Here is a somewhat related question on stack overflow.

https://stackoverflow.com/questions/1718465/optimal-number-o...

> Is there a benefit to running a parallelizable process on more threads than cores? In other words, will my process finish faster, slower, or in about the same amount of time if I run it using 4000 threads rather than 4 threads?

> If your threads don't do I/O, synchronization, etc., and there's nothing else running, 1 thread per core will get you the best performance. However that very likely not the case. Adding more threads usually helps, but after some point, they cause some performance degradation.

> Not long ago, I was doing performance testing on a 2 quad-core machine running an ASP.NET application on Mono under a pretty decent load. We played with the minimum and maximum number of threads and in the end we found out that for that particular application in that particular configuration the best throughput was somewhere between 36 and 40 threads. Anything outside those boundaries performed worse. Lesson learned? If I were you, I would test with different number of threads until you find the right number for your application.

> One thing for sure: 4k threads will take longer. That's a lot of context switches.


This is not related at all. Hyperthreads are hardware threads that share the execution resources of a core.
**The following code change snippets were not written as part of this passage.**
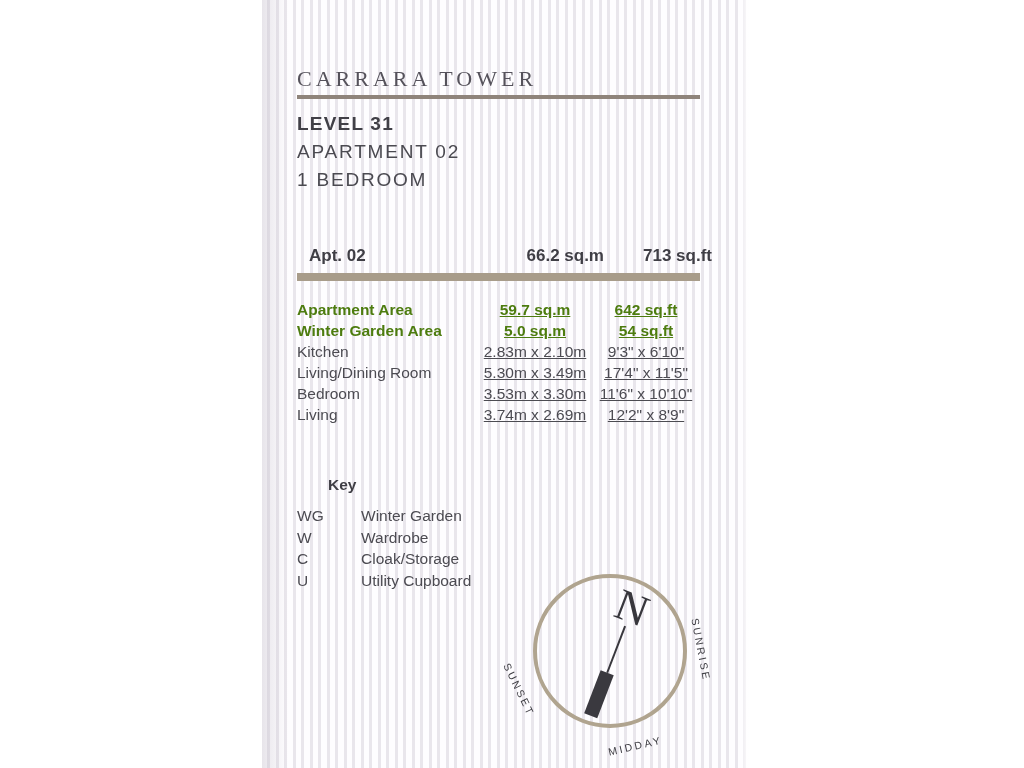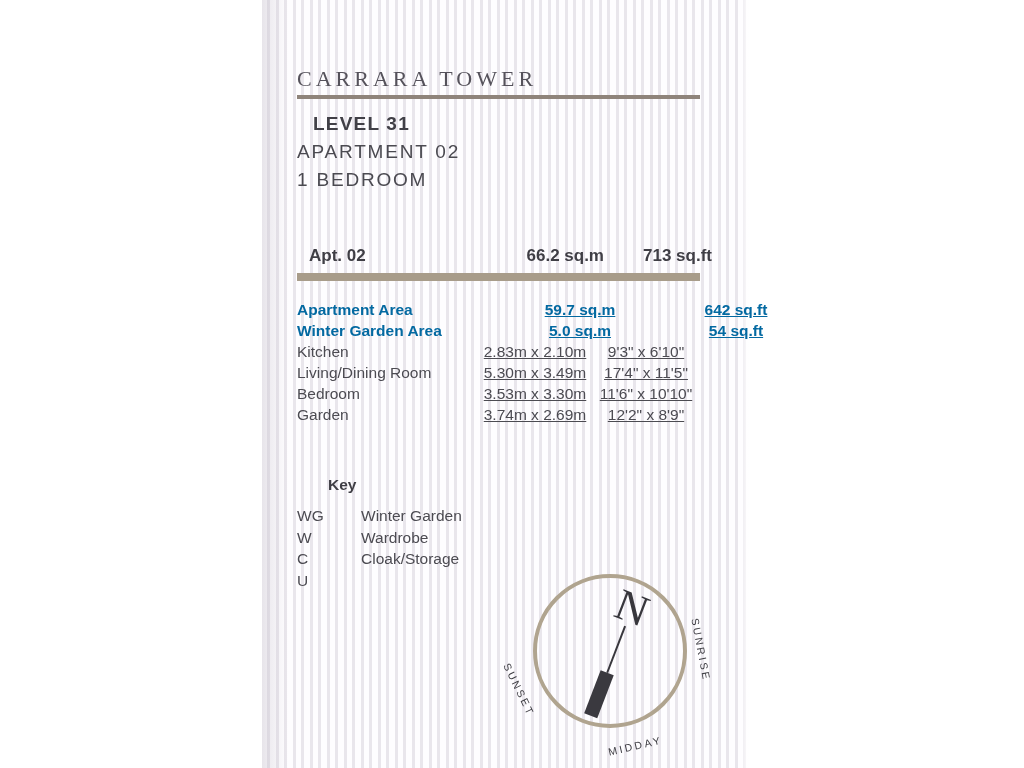--- a/index.html
+++ b/index.html
@@ -40,40 +40,40 @@
     position: absolute; left: 0; top: 66px;
     font-family: "Liberation Serif", serif;
     font-size: 22px; letter-spacing: 4px;
     color: #55525b; white-space: nowrap; text-align: right;
   }
   .title-rule {
     position: absolute; left: 0; top: 95px;
     width: 403px; height: 4px; background: #8f847b;
   }
   .subtitle { position: absolute; left: 0; top: 110px; font-size: 19px; line-height: 28px; color: #4b4a51; }
-  .subtitle .line1 { font-weight: bold; letter-spacing: 1.2px; color: #414047; padding-left: 16px; }
+  .subtitle .line1 { font-weight: bold; letter-spacing: 1.2px; color: #414047; }
   .subtitle .line2, .subtitle .line3 { letter-spacing: 1.8px; }
 
   .tbl-header {
     position: absolute; left: 0; top: 246px; width: 403px;
     display: grid; grid-template-columns: 181px 114px 108px;
     font-weight: bold; font-size: 17px; color: #3f3e45; padding-left: 12px;
   }
   .tbl-header .num { text-align: right; }
   .tbl-bar {
     position: absolute; left: 0; top: 273px;
     width: 403px; height: 8px; background: #a89c8a;
   }
   .tbl-rows { position: absolute; left: 0; top: 299px; width: 403px; }
   .tbl-row {
     display: grid; grid-template-columns: 181px 114px 108px;
     height: 21px; font-size: 15.5px; line-height: 21px; color: #4c4b52;
   }
   .tbl-row .num { text-align: center; text-decoration: underline; }
-  .tbl-row.bold { font-weight: bold; color: #0369a1; gap: 45px; }
+  .tbl-row.bold { font-weight: bold; color: #4d7c0f; }
 
   .key-block { position: absolute; left: 0; top: 476px; width: 280px; }
   .key-title { font-weight: bold; font-size: 15.5px; color: #3f3e45; margin-bottom: 11px; padding-left: 31px; }
   .key-item {
     display: grid; grid-template-columns: 64px auto;
     height: 21.5px; font-size: 15.5px; line-height: 21.5px; color: #4c4b52;
   }
 
   
   .compass-ring {
@@ -149,21 +149,21 @@
         <span>Living/Dining Room</span>
         <span class="num">5.30m x 3.49m</span>
         <span class="num">17'4" x 11'5"</span>
       </div>
       <div class="tbl-row">
         <span>Bedroom</span>
         <span class="num">3.53m x 3.30m</span>
         <span class="num">11'6" x 10'10"</span>
       </div>
       <div class="tbl-row">
-        <span>Garden</span>
+        <span>Living</span>
         <span class="num">3.74m x 2.69m</span>
         <span class="num">12'2" x 8'9"</span>
       </div>
     </div>
 
     <div class="key-block">
       <div class="key-title">Key</div>
       <div class="key-item">
         <span>WG</span>
         <span>Winter Garden</span>
@@ -171,20 +171,21 @@
       <div class="key-item">
         <span>W</span>
         <span>Wardrobe</span>
       </div>
       <div class="key-item">
         <span>C</span>
         <span>Cloak/Storage</span>
       </div>
       <div class="key-item">
         <span>U</span>
+        <span>Utility Cupboard</span>
       </div>
     </div>
 
   </div>
 
   <div class="compass-ring"></div>
   <div class="compass-arrow">
     <div class="compass-n">N</div>
     <div class="compass-line"></div>
     <div class="compass-rect"></div>

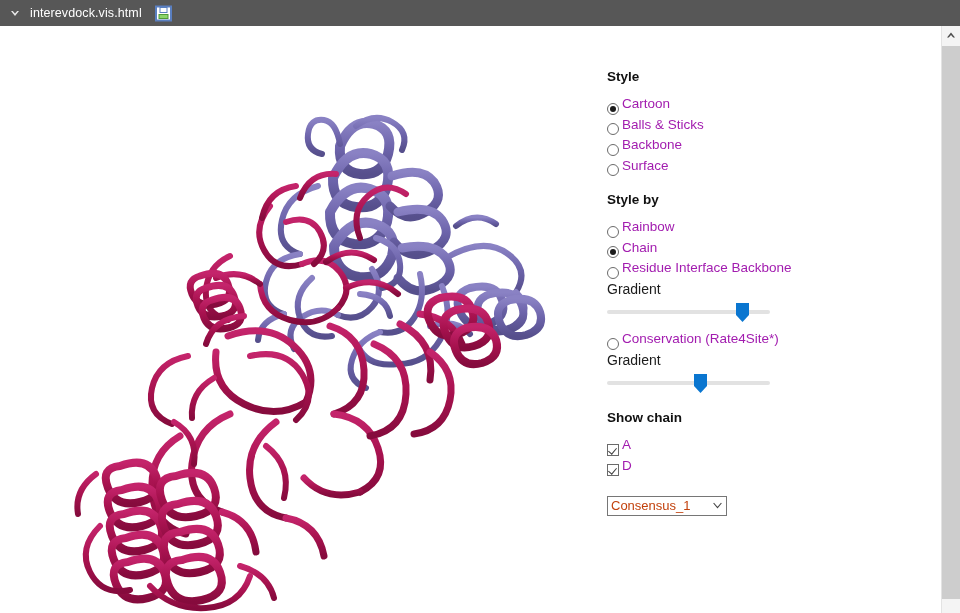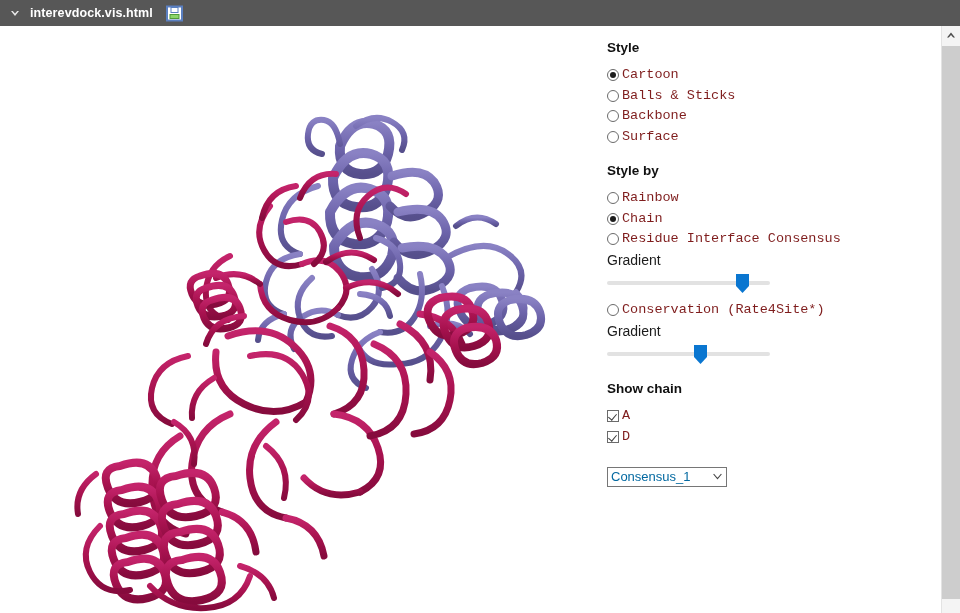--- a/index.html
+++ b/index.html
@@ -38,21 +38,21 @@
   .tb-chevron {
     width: 14px; height: 14px;
     display: flex; align-items: center; justify-content: center;
     margin-right: 8px;
     cursor: pointer;
   }
   .tb-chevron svg { display: block; }
   .tb-title {
     color: #ffffff;
     font-size: 12.5px;
-    font-weight: bold;
+    font-weight: normal;
     letter-spacing: 0.1px;
     white-space: nowrap;
   }
   .tb-save {
     margin-left: 13px;
     width: 17px; height: 17px;
     cursor: pointer;
     display: flex; align-items: center; justify-content: center;
   }
   .tb-save svg { display: block; }
@@ -100,40 +100,39 @@
     position: absolute;
     left: 0; top: 0;
     width: 600px; height: 587px;
   }
   .viewer-canvas svg { display: block; }
 
   
   .panel {
     position: absolute;
     left: 607px;
-    top: 40px;
+    top: 69px;
     width: 310px;
     color: #1a1a1a;
   }
   .section-title {
     font-size: 13.5px;
     font-weight: bold;
     color: #111111;
     margin: 0;
     line-height: 16px;
   }
   .radio-group { margin-top: 9px; }
   .opt-row {
     display: flex;
-    align-items: flex-start;
+    align-items: flex-end;
     line-height: 20.5px;
     font-size: 13.5px;
-    color: #7f1d1d;
-    cursor: pointer;
-    font-family: Liberation Mono, monospace;
+    color: #a21caf;
+    cursor: pointer;
   }
   .opt-row .lbl { white-space: nowrap; }
   .opt-row.wrapped .lbl { white-space: normal; }
 
   .radio {
     width: 12px; height: 12px;
     border-radius: 50%;
     border: 1px solid #6b6b6b;
     background: #ffffff;
     box-sizing: border-box;
@@ -213,21 +212,21 @@
   .select-box {
     position: absolute;
     left: 0; top: 0;
     width: 120px;
     height: 20px;
     box-sizing: border-box;
     border: 1px solid #767676;
     background: #ffffff;
     font-family: "Liberation Sans", sans-serif;
     font-size: 13px;
-    color: #0369a1;
+    color: #c2410c;
     line-height: 18px;
     padding: 0 18px 0 3px;
     white-space: nowrap;
     overflow: hidden;
     cursor: pointer;
   }
   .select-arrow {
     position: absolute;
     right: 5px;
     top: 6px;
@@ -408,21 +407,21 @@
       <div class="opt-row">
         <span class="radio"></span>
         <span class="lbl">Rainbow</span>
       </div>
       <div class="opt-row">
         <span class="radio on"></span>
         <span class="lbl">Chain</span>
       </div>
       <div class="opt-row wrapped">
         <span class="radio"></span>
-        <span class="lbl">Residue Interface Consensus</span>
+        <span class="lbl">Residue Interface Backbone</span>
       </div>
       <div class="grad-label">Gradient</div>
       <div class="slider">
         <div class="track"></div>
         <div class="thumb" id="thumb-consensus" style="left: 135.29px;">
           <svg width="13" height="19" viewBox="0 0 13 19">
             <path d="M0 0 H13 V12 L6.5 19 L0 12 Z" fill="#0a76d0"></path>
           </svg>
         </div>
       </div>

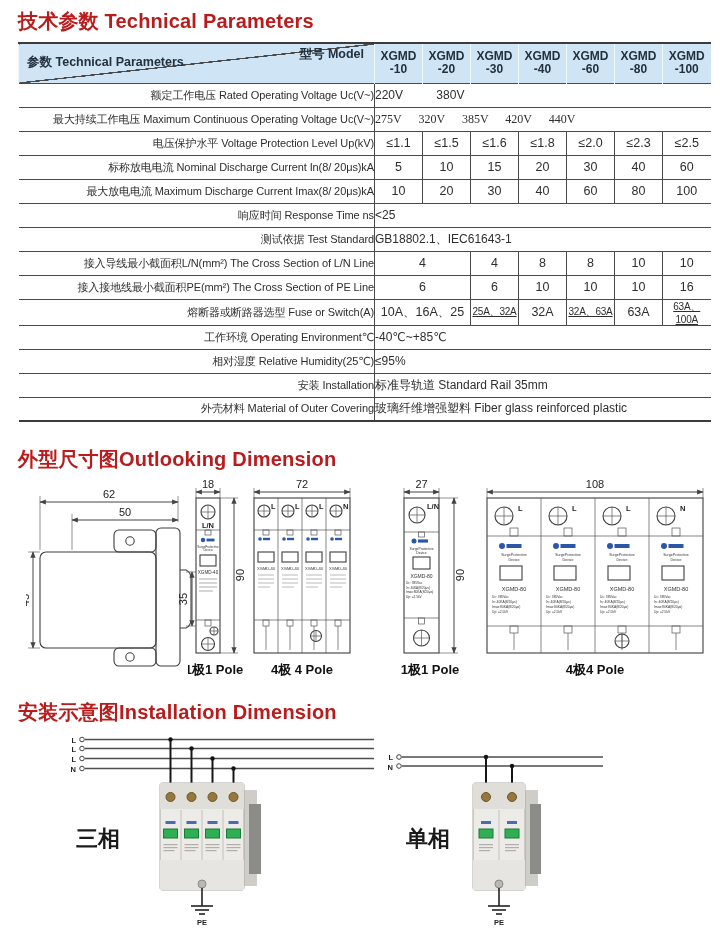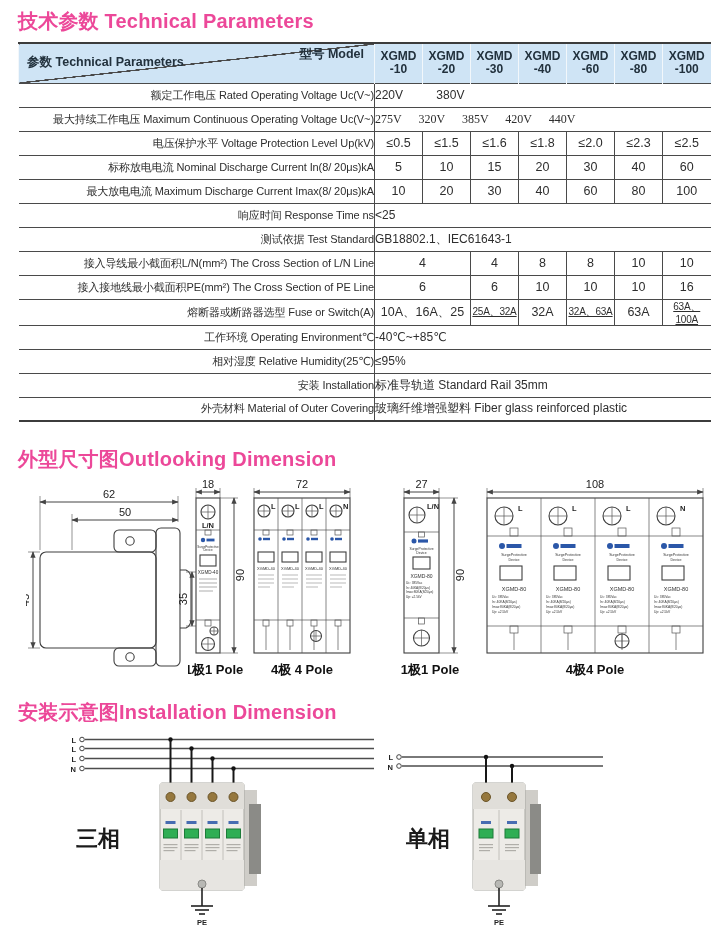--- a/index.html
+++ b/index.html
@@ -1,19 +1,19 @@
 <!DOCTYPE html>
 <html><head>
 <meta charset="utf-8">
 <style>
   html,body{margin:0;padding:0;background:#ffffff;}
   body{width:720px;height:929px;position:relative;overflow:hidden;
        font-family:"Liberation Sans","DejaVu Sans",sans-serif;color:#2e2e2e;}
   .sec-title{position:absolute;left:18px;margin:0;font-size:20px;font-weight:700;
-             color:#ec4899;letter-spacing:.2px;white-space:nowrap;}
+             color:#b91c1c;letter-spacing:.2px;white-space:nowrap;}
   #title1{top:8px;}
   #title2{top:446px;}
   #title3{top:699px;}
 
   
   table.params{position:absolute;left:18px;top:42px;width:692px;
                border-collapse:collapse;table-layout:fixed;
                border-top:2px solid #3c3c3c;border-bottom:2px solid #3c3c3c;}
   table.params td,table.params th{padding:0;vertical-align:middle;
                border-top:1px solid #4a4a4a;}
@@ -114,21 +114,21 @@
   <tr>
     <td class="lbl">额定工作电压 Rated Operating Voltage Uc(V~)</td>
     <td class="merged sp-wide" colspan="7">220V 380V</td>
   </tr>
   <tr>
     <td class="lbl">最大持续工作电压 Maximum Continuous Operating Voltage Uc(V~)</td>
     <td class="merged sp-mid" colspan="7">275V 320V 385V 420V 440V</td>
   </tr>
   <tr>
     <td class="lbl">电压保护水平 Voltage Protection Level Up(kV)</td>
-    <td class="v">≤0.5</td>
+    <td class="v">≤1.1</td>
     <td class="v">≤1.5</td>
     <td class="v">≤1.6</td>
     <td class="v">≤1.8</td>
     <td class="v">≤2.0</td>
     <td class="v">≤2.3</td>
     <td class="v">≤2.5</td>
   </tr>
   <tr>
     <td class="lbl">标称放电电流 Nominal Discharge Current In(8/ 20μs)kA</td>
     <td class="v">5</td>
They have nothing to do with OS threads, other than an OS thread is scheduled to run on a hardware thread.


This article highlights the goals for BareMetal OS (https://github.com/ReturnInfinity/BareMetal-OS) - let the app do the heavy lifting.


I'm surprised things like this aren't more common. Places like google strike me as great candidates for bare metal OS type setups to most effectively serve the billions of requests per days.


If I understand that project correctly, the assumption is that they think they can write assembly by hand that is more optimized than by using a compiler to optimize?


Besides the discussion a year ago pointed out by @nkurz, there is also this from 77 days ago --

https://news.ycombinator.com/item?id=7250505


I must have missed that; thanks for pointing it out.